◆ What you need to do ◆
Copy the listing exactly; drop the pictures.

◆ Data provided ◆
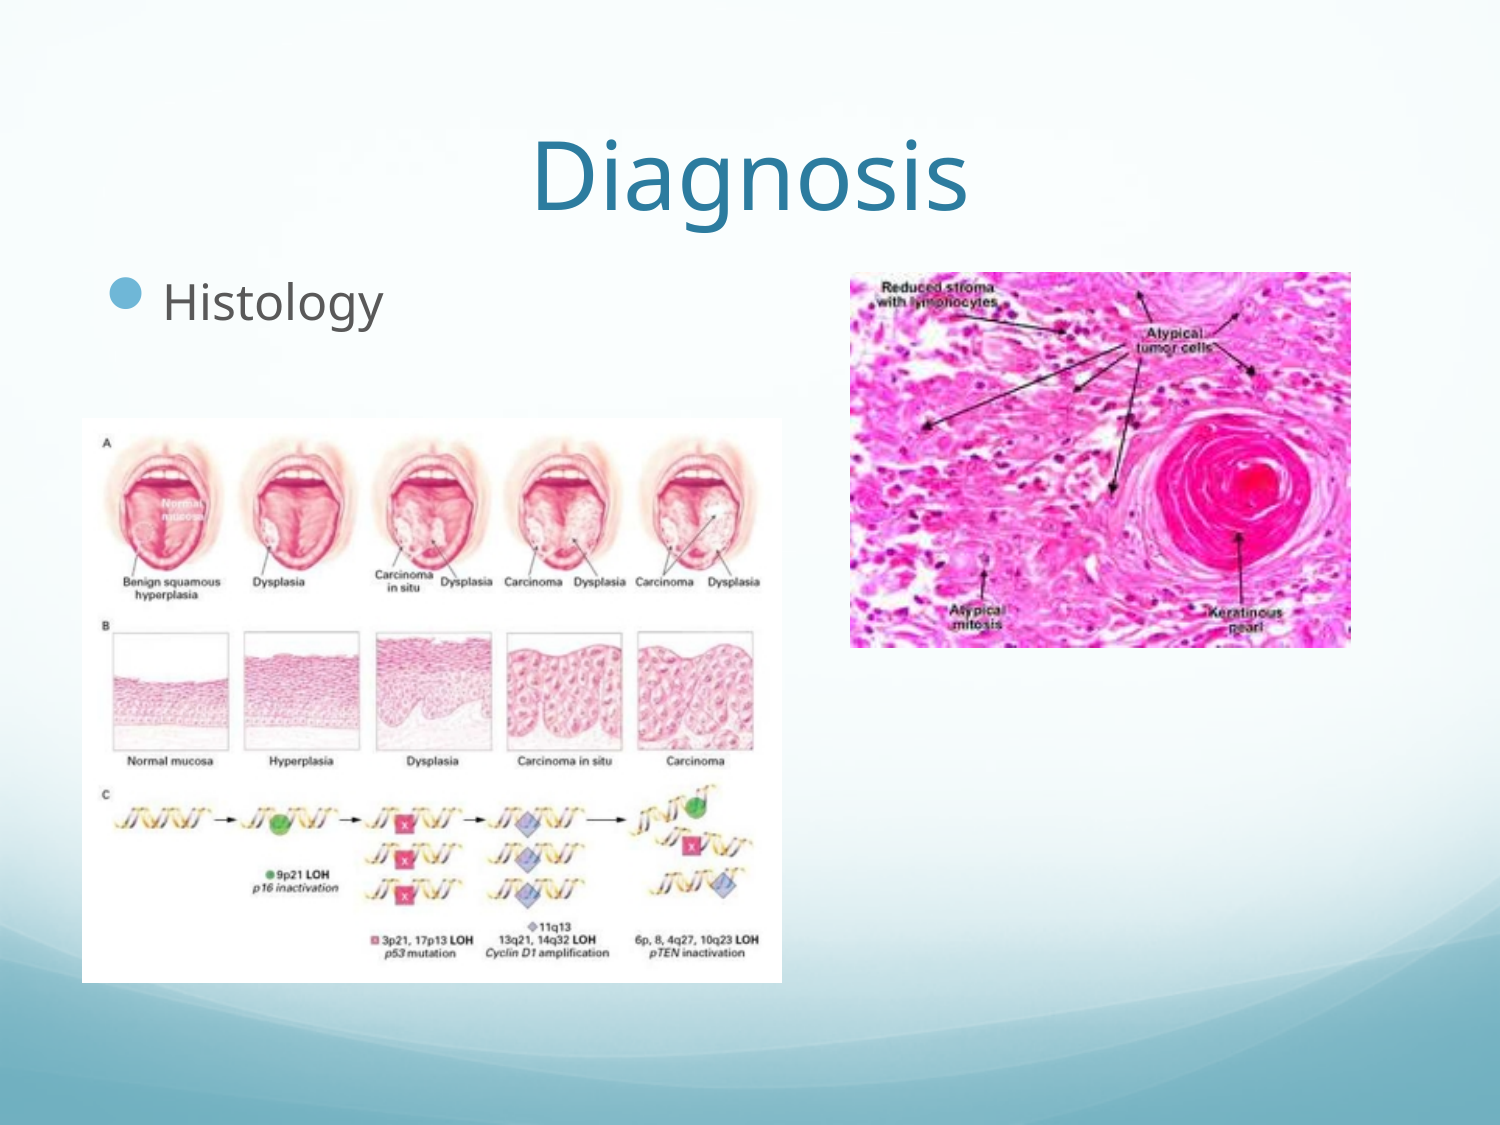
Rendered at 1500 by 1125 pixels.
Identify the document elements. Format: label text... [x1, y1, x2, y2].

title Diagnosis [90, 17, 1410, 237]
list Histology [90, 262, 1410, 975]
picture [849, 272, 1351, 649]
picture [82, 417, 783, 983]
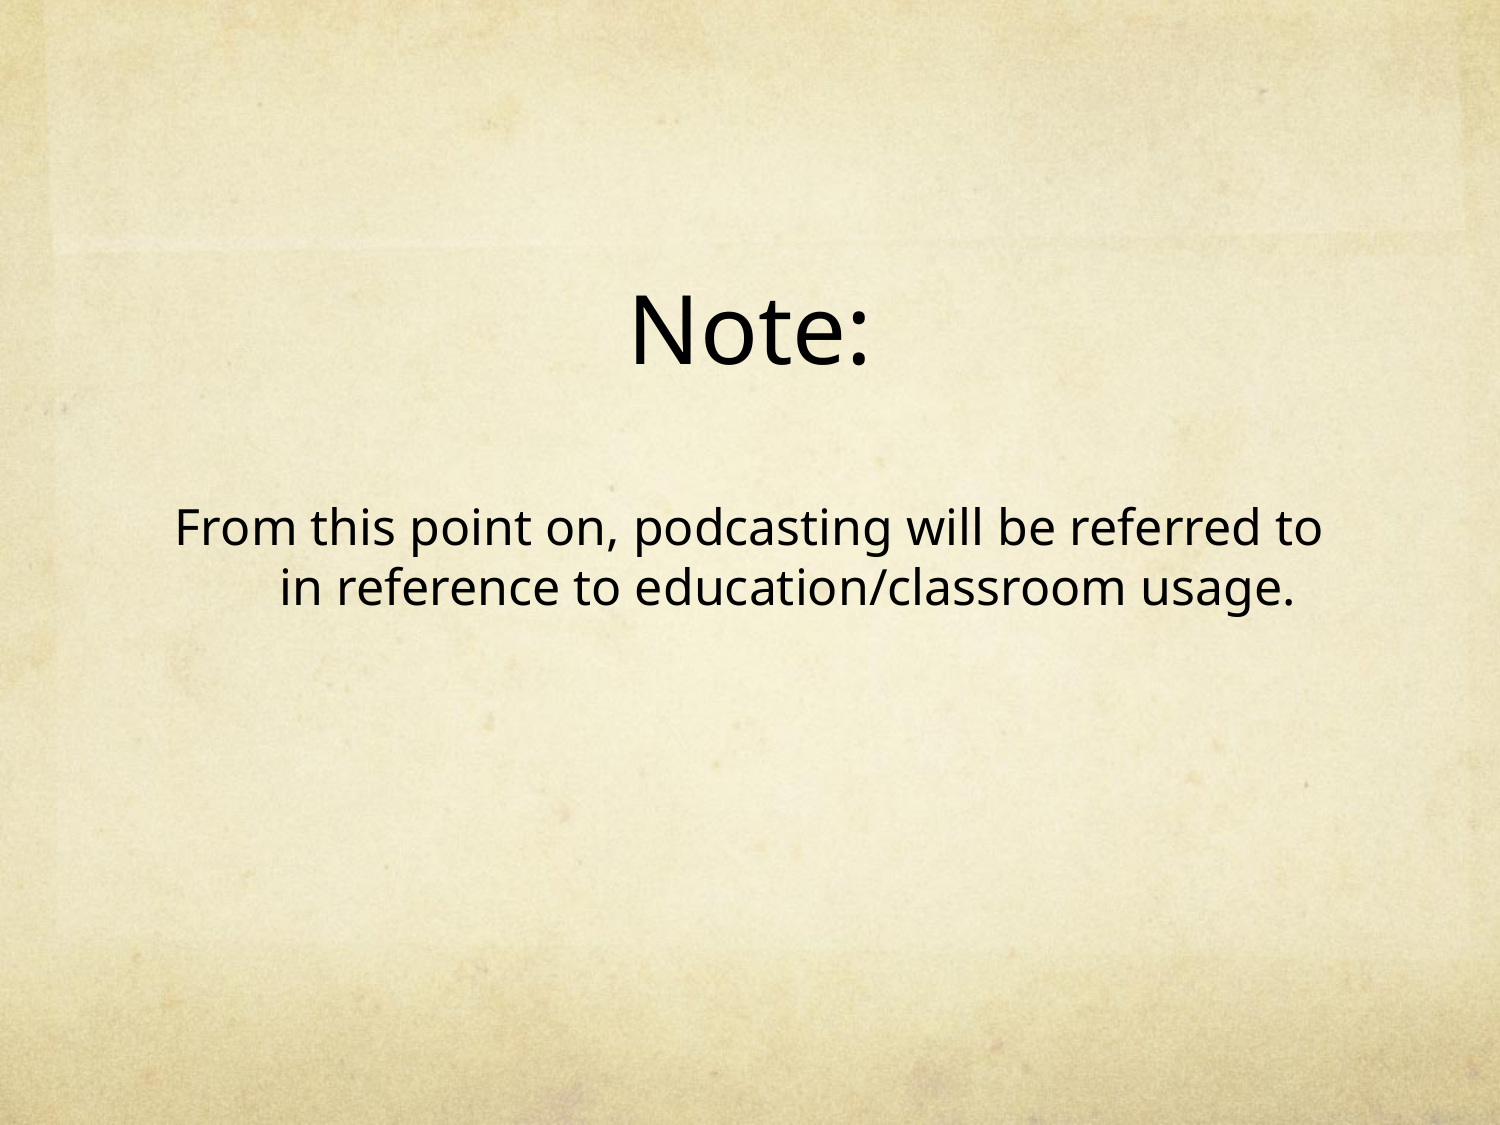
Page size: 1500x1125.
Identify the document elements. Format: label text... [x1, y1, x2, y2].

◆ Written reply ◆
Rendered at 1500 by 1125 pixels.
Identify the document elements. Format: label text... [x1, y1, x2, y2].

title Diagnosis [90, 17, 1410, 237]
list Histology [90, 262, 1410, 975]
picture [849, 272, 1351, 649]
picture [82, 417, 783, 983]
Page size: 1500x1125.
Identify the document elements. Format: label text... [x1, y1, x2, y2].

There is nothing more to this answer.